─── Task inputs
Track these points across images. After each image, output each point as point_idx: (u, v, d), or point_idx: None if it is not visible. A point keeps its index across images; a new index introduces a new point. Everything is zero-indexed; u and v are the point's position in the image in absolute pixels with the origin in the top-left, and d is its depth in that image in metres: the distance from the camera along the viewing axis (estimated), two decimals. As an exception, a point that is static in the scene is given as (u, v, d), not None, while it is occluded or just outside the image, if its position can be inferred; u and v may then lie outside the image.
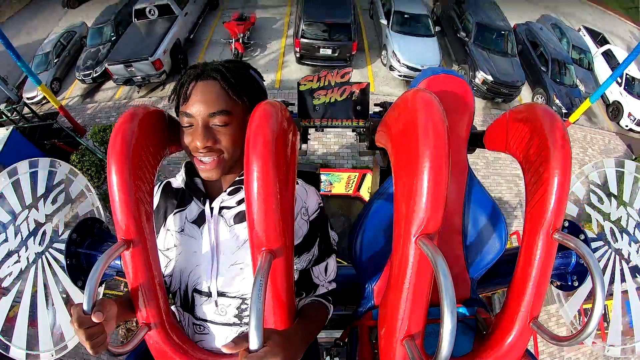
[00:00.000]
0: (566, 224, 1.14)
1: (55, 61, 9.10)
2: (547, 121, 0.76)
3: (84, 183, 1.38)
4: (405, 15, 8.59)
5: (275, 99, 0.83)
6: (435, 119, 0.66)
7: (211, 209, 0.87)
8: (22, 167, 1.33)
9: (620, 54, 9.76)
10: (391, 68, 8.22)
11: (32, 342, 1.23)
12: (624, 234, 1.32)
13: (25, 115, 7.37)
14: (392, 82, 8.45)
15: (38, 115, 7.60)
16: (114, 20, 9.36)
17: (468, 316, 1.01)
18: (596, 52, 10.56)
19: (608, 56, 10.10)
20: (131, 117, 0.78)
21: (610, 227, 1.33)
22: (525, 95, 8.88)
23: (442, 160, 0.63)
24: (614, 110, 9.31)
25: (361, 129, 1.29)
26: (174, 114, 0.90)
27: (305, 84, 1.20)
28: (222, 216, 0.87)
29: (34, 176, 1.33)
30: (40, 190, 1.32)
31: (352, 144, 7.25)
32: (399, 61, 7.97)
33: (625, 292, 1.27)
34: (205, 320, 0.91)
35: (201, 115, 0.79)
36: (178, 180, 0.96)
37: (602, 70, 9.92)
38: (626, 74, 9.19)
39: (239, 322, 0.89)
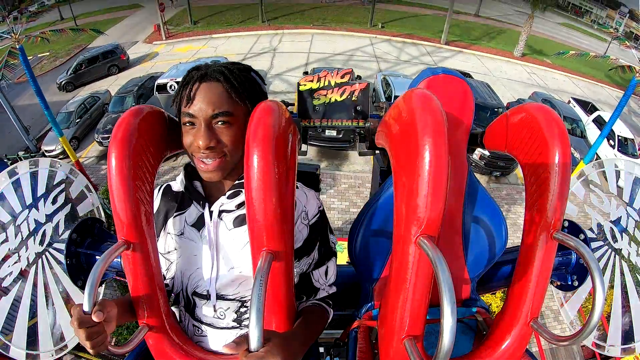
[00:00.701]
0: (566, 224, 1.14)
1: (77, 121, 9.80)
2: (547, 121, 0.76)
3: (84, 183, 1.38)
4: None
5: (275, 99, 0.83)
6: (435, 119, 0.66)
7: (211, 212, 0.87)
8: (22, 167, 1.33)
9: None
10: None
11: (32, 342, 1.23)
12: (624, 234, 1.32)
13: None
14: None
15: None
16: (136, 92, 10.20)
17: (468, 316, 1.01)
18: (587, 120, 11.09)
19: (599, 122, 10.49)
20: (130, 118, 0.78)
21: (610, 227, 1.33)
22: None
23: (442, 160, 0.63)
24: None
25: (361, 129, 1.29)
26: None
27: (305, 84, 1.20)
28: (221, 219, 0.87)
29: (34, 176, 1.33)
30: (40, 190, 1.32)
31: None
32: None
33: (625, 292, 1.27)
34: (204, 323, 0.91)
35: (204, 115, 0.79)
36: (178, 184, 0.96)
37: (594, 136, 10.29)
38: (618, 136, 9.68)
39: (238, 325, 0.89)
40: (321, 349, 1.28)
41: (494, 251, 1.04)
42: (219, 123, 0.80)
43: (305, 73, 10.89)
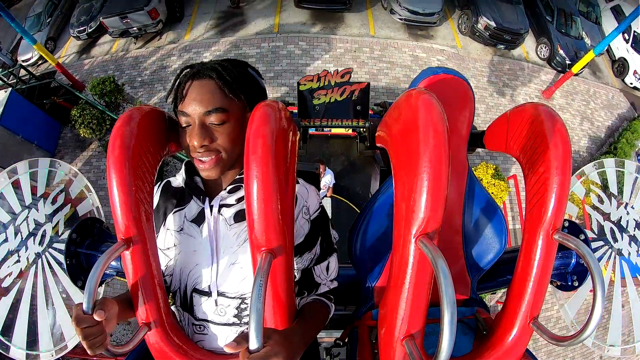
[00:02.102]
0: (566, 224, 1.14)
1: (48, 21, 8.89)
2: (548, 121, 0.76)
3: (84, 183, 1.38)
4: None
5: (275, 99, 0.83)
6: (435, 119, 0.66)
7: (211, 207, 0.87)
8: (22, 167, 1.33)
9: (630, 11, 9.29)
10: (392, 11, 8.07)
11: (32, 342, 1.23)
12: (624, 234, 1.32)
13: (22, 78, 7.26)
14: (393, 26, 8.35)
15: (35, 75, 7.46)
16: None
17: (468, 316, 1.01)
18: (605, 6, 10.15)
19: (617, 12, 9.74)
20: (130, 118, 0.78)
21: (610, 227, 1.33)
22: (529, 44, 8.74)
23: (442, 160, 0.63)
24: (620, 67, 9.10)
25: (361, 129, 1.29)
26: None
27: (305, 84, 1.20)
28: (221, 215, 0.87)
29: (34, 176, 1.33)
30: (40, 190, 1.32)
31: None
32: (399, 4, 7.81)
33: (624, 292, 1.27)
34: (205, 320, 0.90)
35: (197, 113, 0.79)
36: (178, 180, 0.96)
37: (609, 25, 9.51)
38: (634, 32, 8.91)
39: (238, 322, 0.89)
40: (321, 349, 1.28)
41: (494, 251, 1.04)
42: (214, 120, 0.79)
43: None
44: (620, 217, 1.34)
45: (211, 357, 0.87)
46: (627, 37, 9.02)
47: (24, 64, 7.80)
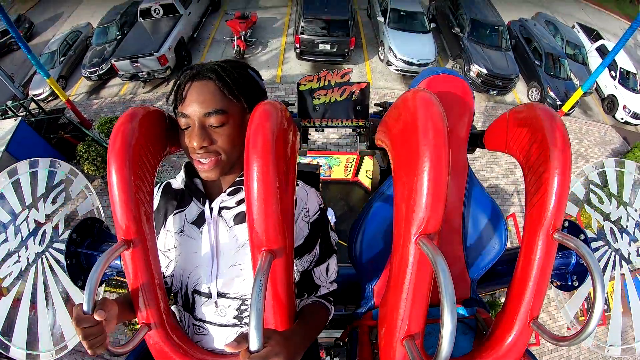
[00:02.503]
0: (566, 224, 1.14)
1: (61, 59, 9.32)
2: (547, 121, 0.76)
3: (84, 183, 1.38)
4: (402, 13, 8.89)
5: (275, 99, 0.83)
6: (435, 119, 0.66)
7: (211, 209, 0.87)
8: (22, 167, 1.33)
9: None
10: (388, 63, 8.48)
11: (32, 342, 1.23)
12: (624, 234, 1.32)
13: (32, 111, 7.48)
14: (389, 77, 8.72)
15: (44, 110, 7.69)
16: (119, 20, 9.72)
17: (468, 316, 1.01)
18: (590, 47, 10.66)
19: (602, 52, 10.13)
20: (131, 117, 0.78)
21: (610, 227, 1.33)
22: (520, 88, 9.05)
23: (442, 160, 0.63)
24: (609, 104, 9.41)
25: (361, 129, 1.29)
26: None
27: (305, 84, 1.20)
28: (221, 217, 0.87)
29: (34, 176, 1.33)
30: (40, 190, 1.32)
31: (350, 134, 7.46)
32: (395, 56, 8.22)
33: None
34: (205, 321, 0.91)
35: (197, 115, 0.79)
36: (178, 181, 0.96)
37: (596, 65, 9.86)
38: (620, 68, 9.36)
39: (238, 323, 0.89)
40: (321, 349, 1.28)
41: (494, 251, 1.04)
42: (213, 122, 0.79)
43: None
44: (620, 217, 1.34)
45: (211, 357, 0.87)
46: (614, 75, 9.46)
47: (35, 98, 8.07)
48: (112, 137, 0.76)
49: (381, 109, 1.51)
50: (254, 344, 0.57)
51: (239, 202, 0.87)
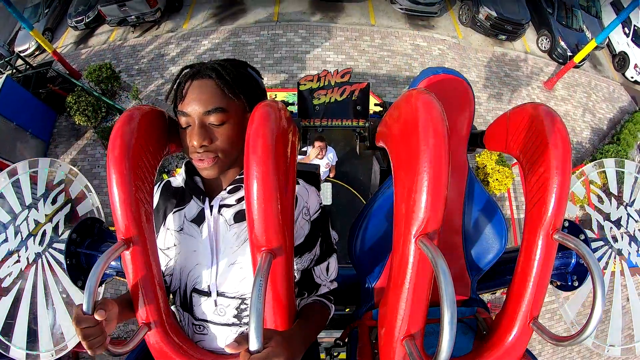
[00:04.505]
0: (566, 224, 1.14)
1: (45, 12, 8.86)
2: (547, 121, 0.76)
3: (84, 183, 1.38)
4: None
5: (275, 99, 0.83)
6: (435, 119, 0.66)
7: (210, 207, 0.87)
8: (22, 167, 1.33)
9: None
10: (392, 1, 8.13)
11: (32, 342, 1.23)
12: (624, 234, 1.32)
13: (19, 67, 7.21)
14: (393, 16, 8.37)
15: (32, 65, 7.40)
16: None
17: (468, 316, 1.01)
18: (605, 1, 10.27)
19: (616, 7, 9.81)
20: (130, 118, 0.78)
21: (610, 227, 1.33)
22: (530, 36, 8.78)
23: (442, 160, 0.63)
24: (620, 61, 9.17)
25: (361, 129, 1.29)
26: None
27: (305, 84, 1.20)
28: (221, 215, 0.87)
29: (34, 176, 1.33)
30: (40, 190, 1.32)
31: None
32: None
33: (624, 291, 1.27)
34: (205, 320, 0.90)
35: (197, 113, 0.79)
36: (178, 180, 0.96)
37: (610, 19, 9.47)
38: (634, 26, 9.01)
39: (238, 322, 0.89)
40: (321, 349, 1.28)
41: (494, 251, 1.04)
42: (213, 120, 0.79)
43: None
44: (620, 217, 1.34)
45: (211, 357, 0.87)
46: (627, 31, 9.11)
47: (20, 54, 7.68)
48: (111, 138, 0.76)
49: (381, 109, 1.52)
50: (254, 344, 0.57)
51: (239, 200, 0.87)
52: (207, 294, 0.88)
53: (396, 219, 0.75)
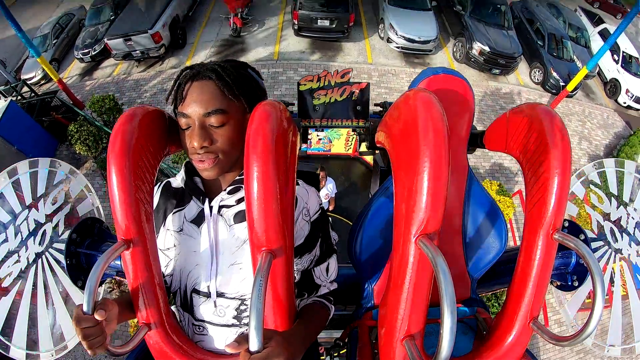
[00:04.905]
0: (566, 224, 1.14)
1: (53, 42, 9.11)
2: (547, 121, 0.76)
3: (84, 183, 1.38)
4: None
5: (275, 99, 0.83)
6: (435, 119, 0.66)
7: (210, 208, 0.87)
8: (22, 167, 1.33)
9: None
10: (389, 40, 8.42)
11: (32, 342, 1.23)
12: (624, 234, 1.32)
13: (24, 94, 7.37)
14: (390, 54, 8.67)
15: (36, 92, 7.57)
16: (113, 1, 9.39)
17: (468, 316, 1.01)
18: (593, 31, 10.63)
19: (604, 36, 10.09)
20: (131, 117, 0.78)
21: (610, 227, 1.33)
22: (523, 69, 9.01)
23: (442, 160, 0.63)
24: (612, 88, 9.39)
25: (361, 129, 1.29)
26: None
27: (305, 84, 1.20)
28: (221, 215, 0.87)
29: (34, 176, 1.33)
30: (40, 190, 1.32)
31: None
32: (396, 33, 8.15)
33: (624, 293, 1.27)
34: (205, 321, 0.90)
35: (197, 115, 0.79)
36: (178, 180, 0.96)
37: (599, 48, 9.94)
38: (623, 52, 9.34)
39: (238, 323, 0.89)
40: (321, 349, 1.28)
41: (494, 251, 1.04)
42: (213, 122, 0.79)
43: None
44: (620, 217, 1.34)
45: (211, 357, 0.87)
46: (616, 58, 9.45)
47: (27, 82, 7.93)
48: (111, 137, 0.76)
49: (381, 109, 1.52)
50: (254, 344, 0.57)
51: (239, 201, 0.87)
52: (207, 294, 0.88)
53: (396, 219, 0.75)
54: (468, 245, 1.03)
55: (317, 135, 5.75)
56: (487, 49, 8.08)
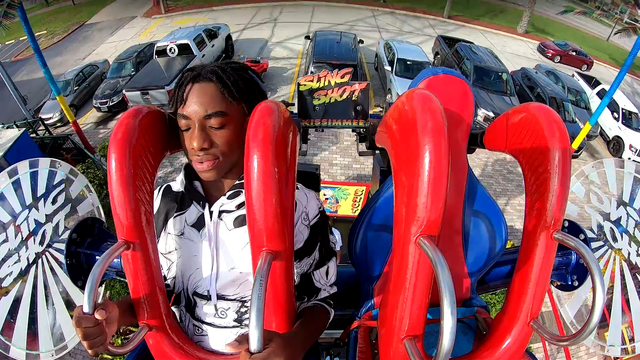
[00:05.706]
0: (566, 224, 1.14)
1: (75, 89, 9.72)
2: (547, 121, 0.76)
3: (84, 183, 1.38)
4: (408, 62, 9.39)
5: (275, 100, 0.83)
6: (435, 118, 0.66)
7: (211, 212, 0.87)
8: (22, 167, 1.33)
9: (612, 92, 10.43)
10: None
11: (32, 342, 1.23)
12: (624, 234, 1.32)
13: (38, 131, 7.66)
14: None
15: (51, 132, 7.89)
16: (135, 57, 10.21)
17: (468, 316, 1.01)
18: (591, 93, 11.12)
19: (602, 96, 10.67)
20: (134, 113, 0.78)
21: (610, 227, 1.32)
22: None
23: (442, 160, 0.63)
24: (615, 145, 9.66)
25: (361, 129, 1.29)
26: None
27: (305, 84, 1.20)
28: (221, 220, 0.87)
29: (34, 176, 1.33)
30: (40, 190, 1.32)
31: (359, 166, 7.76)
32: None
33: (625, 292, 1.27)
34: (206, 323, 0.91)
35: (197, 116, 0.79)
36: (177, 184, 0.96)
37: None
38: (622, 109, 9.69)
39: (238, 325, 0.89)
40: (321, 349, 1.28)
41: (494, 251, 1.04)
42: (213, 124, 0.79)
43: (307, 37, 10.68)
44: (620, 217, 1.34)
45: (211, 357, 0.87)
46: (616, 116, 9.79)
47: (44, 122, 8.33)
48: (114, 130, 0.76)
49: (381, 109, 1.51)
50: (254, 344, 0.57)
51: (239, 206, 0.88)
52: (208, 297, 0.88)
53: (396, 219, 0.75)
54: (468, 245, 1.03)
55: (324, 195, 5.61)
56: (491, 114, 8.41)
──────
* **Try it**
Repeat, exactly as they stand above, the lines from the line with "34: (205, 320, 0.91)" to the line with "39: (239, 322, 0.89)", both lines included.

* **Exercise output**
34: (205, 320, 0.91)
35: (201, 115, 0.79)
36: (178, 180, 0.96)
37: (602, 70, 9.92)
38: (626, 74, 9.19)
39: (239, 322, 0.89)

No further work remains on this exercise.